Human pose keypoint data
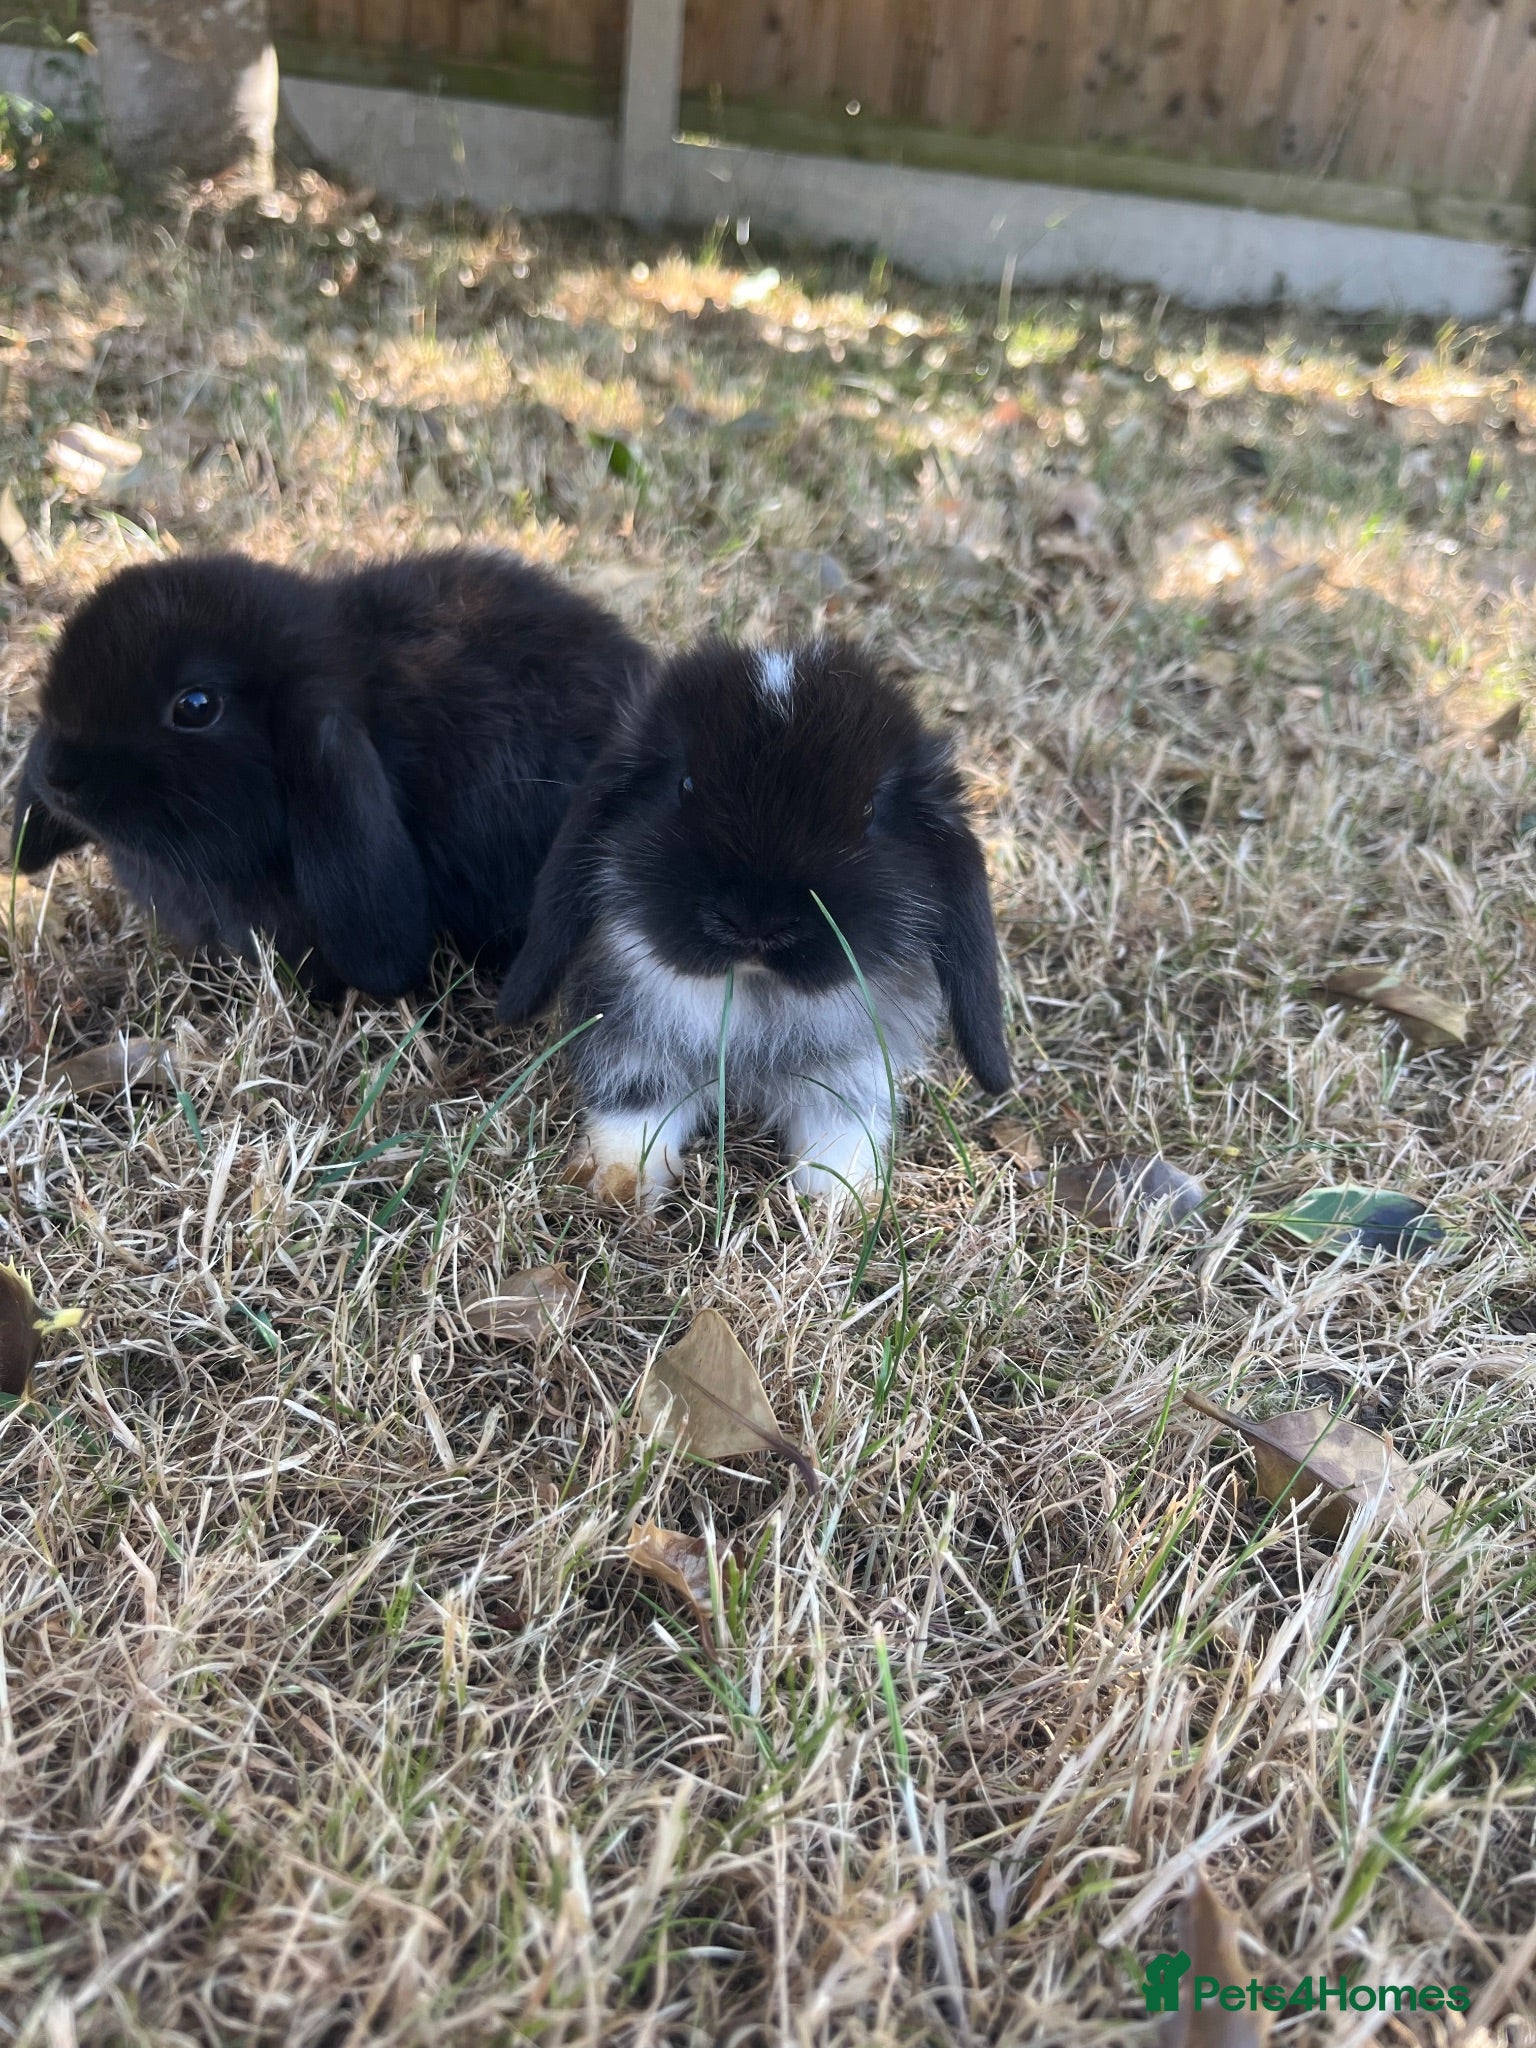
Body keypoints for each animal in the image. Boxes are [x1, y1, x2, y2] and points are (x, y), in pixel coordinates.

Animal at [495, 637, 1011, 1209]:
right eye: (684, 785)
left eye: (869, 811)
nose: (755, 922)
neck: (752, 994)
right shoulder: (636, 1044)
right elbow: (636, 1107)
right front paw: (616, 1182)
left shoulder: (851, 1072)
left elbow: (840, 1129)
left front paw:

(TASK GOAL)
Give the entries again without a single change, but with no pictures.

(SOLUTION TO THE PROBLEM)
Body keypoints for each animal in the image. Boxes are [x1, y1, x2, y2] and points are (x, y), in pixel coordinates.

Animal at [495, 637, 1011, 1209]:
right eye: (684, 785)
left eye: (869, 811)
nose: (755, 922)
neck: (752, 994)
right shoulder: (636, 1044)
right elbow: (636, 1107)
right front paw: (616, 1182)
left shoulder: (851, 1072)
left elbow: (840, 1129)
left front paw:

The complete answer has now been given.